6.7. AUXILIARY EQUIPMENT
a) The trip tank system shall include centrifuge pumps, fill up the line, recirculating circuit and a mechanical mud level device equipped with reading indicator easily visible to the Driller. The minimum capacity of the trip tank should be 5m3 (30bbls).
b) A mud pit level volume indicator shall be installed on each tank of the active mud system. A continuous recording pit level indicator and totaliser, with audible alarm is required to monitor the volume of all active pits.
c) A mud return indicator with an audible alarm shall be installed on the flow line.
d) Each mud pump shall be equipped with stroke counters.
e) The rig shall be equipped with an adequate degasser, to condition gas-cut mud, installed on the mud active system.

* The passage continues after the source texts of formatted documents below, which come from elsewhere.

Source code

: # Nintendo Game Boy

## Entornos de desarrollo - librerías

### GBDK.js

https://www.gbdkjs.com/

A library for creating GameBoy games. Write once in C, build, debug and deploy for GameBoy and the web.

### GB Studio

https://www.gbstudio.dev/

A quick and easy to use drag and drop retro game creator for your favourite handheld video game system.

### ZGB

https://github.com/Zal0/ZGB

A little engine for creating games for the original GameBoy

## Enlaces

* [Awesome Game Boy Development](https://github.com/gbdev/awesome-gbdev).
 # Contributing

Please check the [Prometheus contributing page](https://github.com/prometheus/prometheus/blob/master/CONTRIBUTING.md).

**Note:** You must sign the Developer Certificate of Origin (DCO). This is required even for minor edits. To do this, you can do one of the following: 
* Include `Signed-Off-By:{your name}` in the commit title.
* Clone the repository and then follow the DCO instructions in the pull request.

f) The 5” OD standpipe manifold lines, connections, valves, and lines from the mud pump to the standpipe manifold shall have 5,000psi minimum WP with welded connections No thread connections are allowed except for 2" size and below.
g) The standpipe manifold shall be equipped with a connection which can be fully isolated to fit a 10,000psi cementing line and fully isolated.
h) Two 5" OD x 19mm wall thick stand-pipes and 31/2" ID x 5,000psi WP rotary hoses, with welded connections are required.
i) The rated working pressure of the cementing lines shall be the same as the BOP which will not be less than 10,000psi. A cementing line should be connected to the kill lines.
j) The burner booms/flare will be connected to the choke manifold. They will be tied in according to the safety regulations in force for the operating zone.
k) An air-operated, skid mounted, high pressure, low-volume testing unit, is required for hydraulic testing of the BOP and manifolds.